>>>
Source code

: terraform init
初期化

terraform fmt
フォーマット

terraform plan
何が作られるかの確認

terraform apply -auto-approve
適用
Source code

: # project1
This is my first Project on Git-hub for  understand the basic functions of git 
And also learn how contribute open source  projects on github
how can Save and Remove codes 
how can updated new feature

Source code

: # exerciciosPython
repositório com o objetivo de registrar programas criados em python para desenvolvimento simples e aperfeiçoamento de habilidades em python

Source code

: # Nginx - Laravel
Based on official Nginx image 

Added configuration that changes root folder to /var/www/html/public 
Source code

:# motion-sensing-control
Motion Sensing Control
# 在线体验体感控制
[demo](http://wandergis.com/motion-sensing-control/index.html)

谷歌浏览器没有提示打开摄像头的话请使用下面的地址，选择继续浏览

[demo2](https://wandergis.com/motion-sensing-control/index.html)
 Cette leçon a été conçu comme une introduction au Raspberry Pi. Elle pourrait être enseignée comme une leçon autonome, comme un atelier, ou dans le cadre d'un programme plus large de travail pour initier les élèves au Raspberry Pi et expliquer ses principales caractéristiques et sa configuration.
<<<
• EXERCISE INSTRUCTIONS:
Could you write out, exactly as given, the lines from the one holding "谷歌浏览器没有提示打开摄像头的话请使用下面的地址，选择继续浏览" through the end of the listing, and nothing else?

• EXERCISE RESPONSE:
谷歌浏览器没有提示打开摄像头的话请使用下面的地址，选择继续浏览

[demo2](https://wandergis.com/motion-sensing-control/index.html)
 Cette leçon a été conçu comme une introduction au Raspberry Pi. Elle pourrait être enseignée comme une leçon autonome, comme un atelier, ou dans le cadre d'un programme plus large de travail pour initier les élèves au Raspberry Pi et expliquer ses principales caractéristiques et sa configuration.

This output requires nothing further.